Problem statement:
Update the records below by changing every "phylum" to "division" and keeping everything else the same. Leave the pictures out of your answer.

Dataset rows:
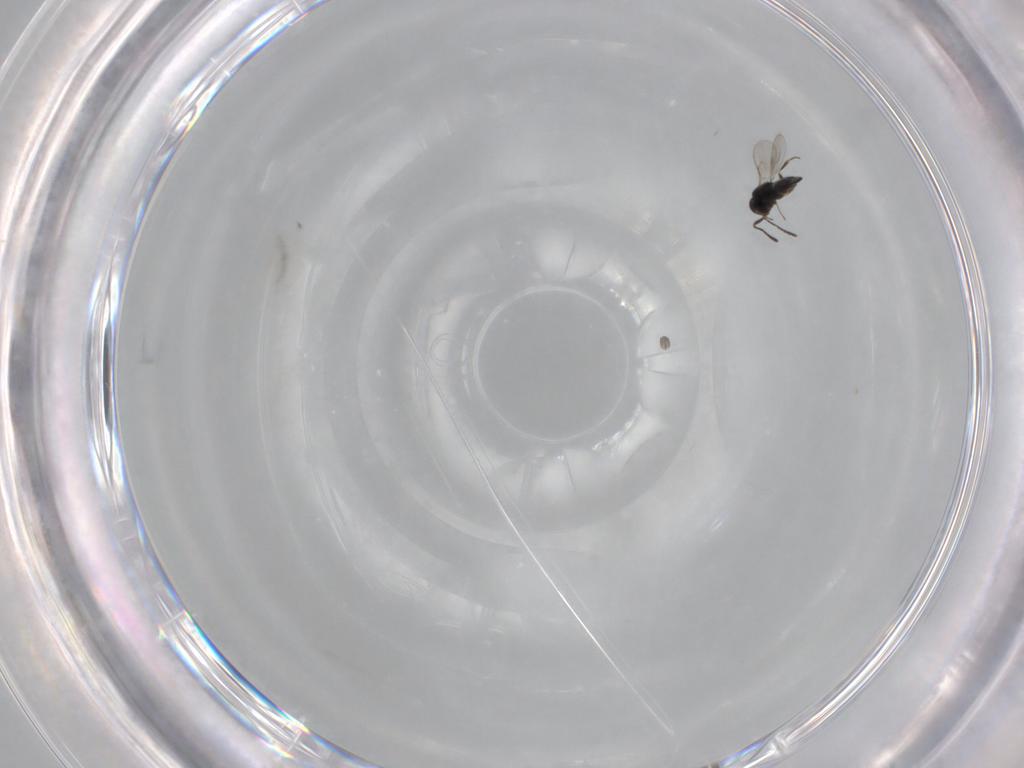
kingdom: Animalia
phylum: Arthropoda
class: Insecta
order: Hymenoptera
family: Scelionidae
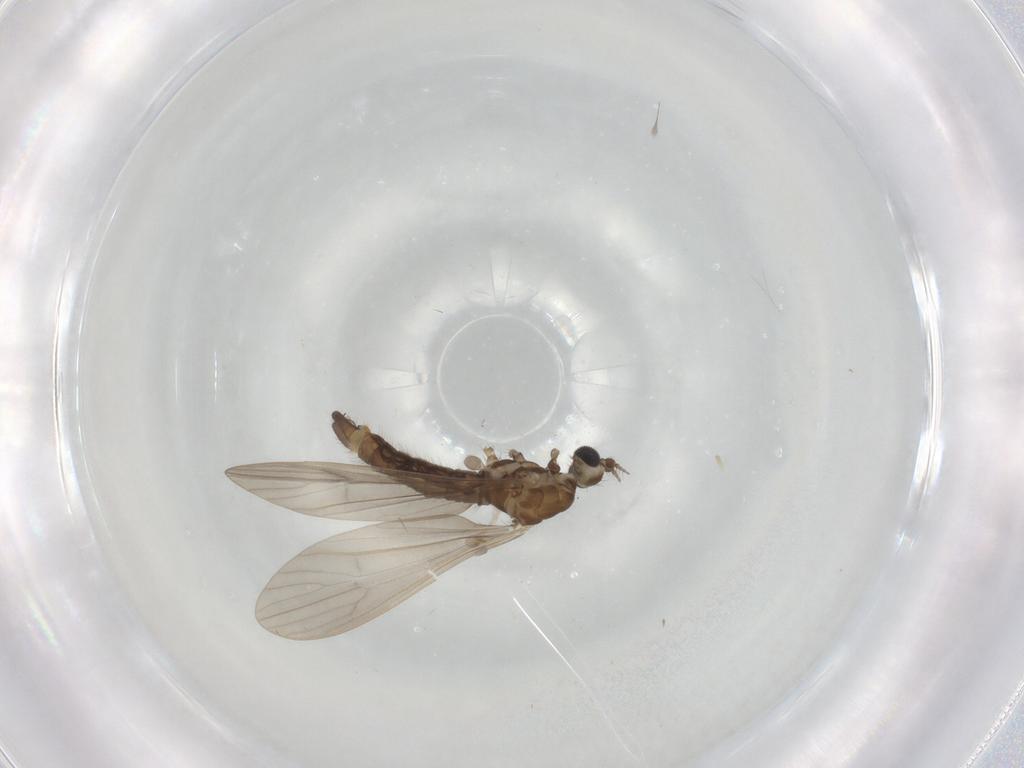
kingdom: Animalia
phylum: Arthropoda
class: Insecta
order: Diptera
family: Limoniidae
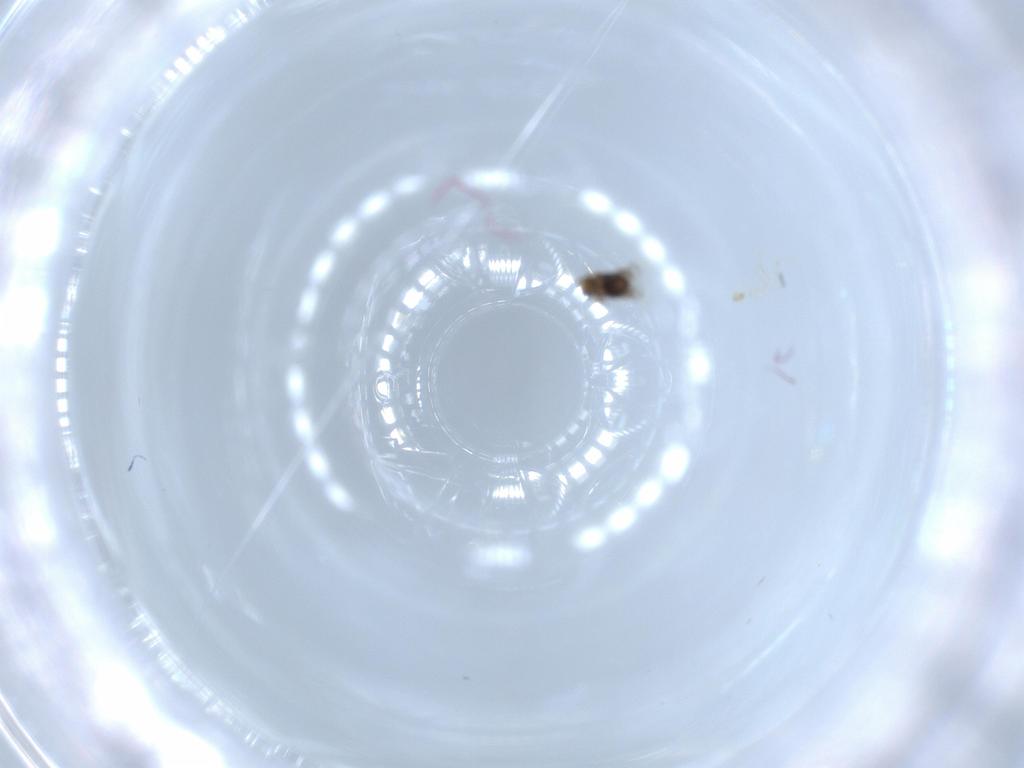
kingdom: Animalia
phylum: Arthropoda
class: Insecta
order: Hymenoptera
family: Signiphoridae
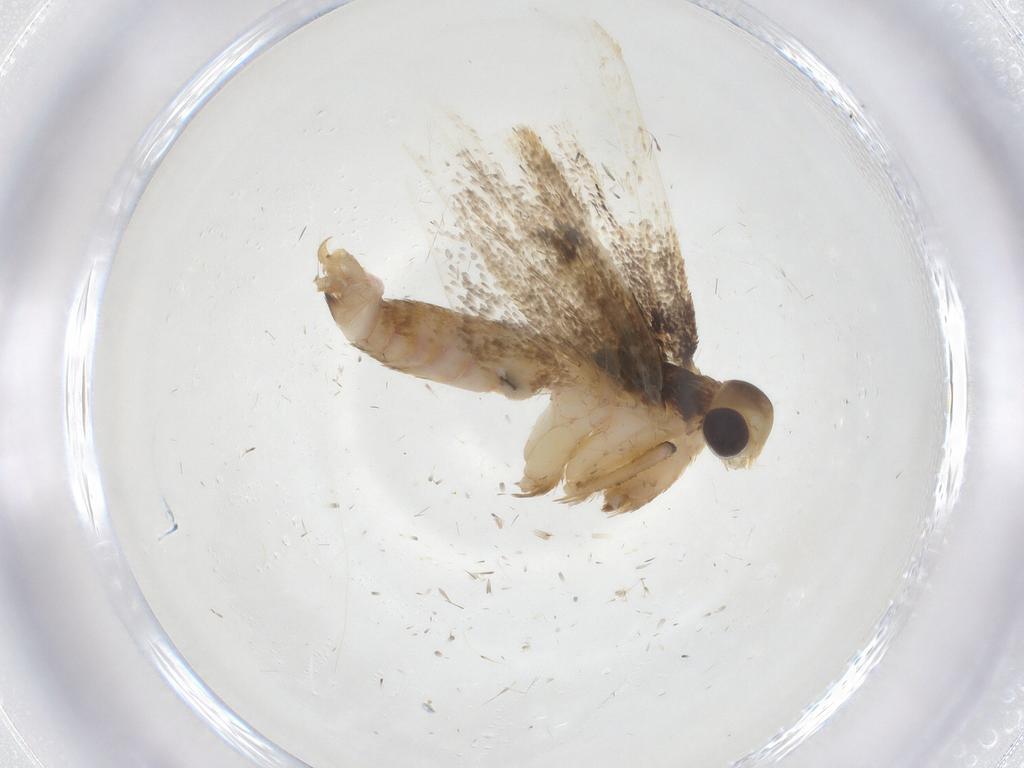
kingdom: Animalia
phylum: Arthropoda
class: Insecta
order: Lepidoptera
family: Lecithoceridae
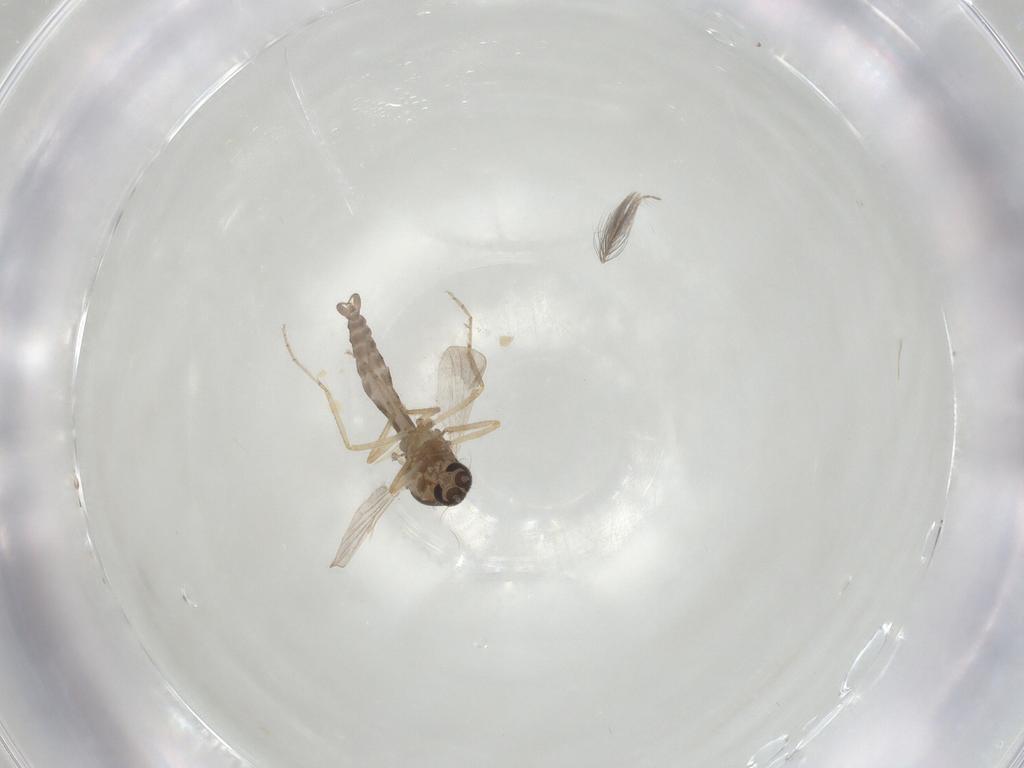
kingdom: Animalia
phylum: Arthropoda
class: Insecta
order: Diptera
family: Ceratopogonidae
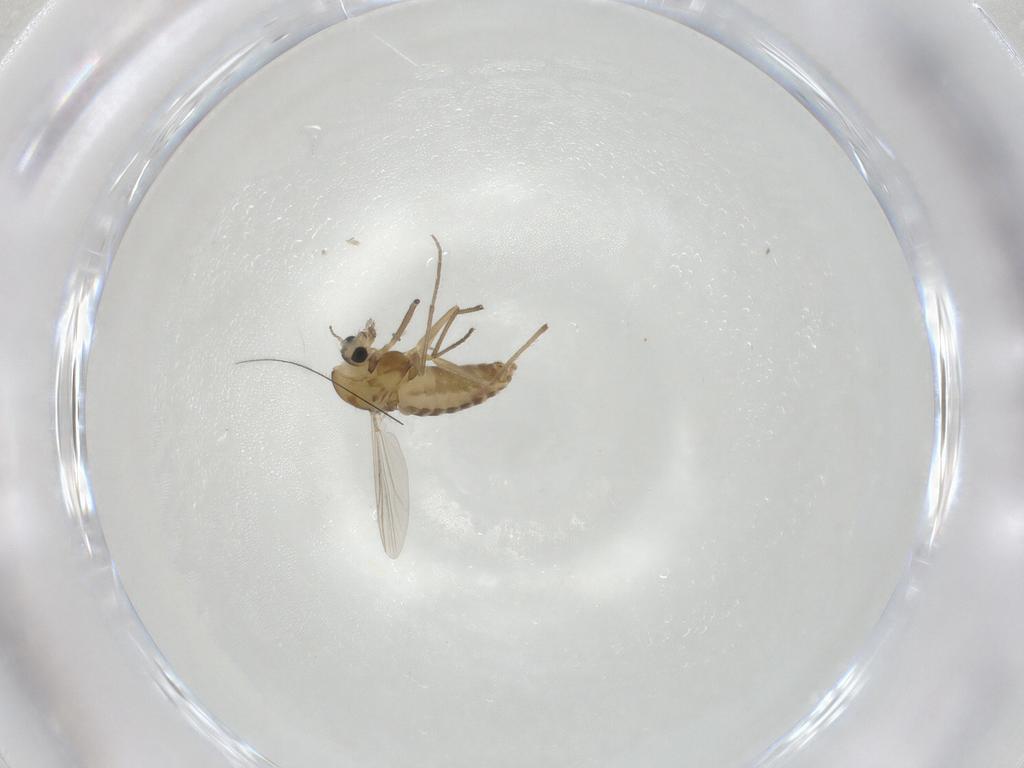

Task result:
kingdom: Animalia
division: Arthropoda
class: Insecta
order: Hymenoptera
family: Scelionidae
kingdom: Animalia
division: Arthropoda
class: Insecta
order: Diptera
family: Limoniidae
kingdom: Animalia
division: Arthropoda
class: Insecta
order: Hymenoptera
family: Signiphoridae
kingdom: Animalia
division: Arthropoda
class: Insecta
order: Lepidoptera
family: Lecithoceridae
kingdom: Animalia
division: Arthropoda
class: Insecta
order: Diptera
family: Ceratopogonidae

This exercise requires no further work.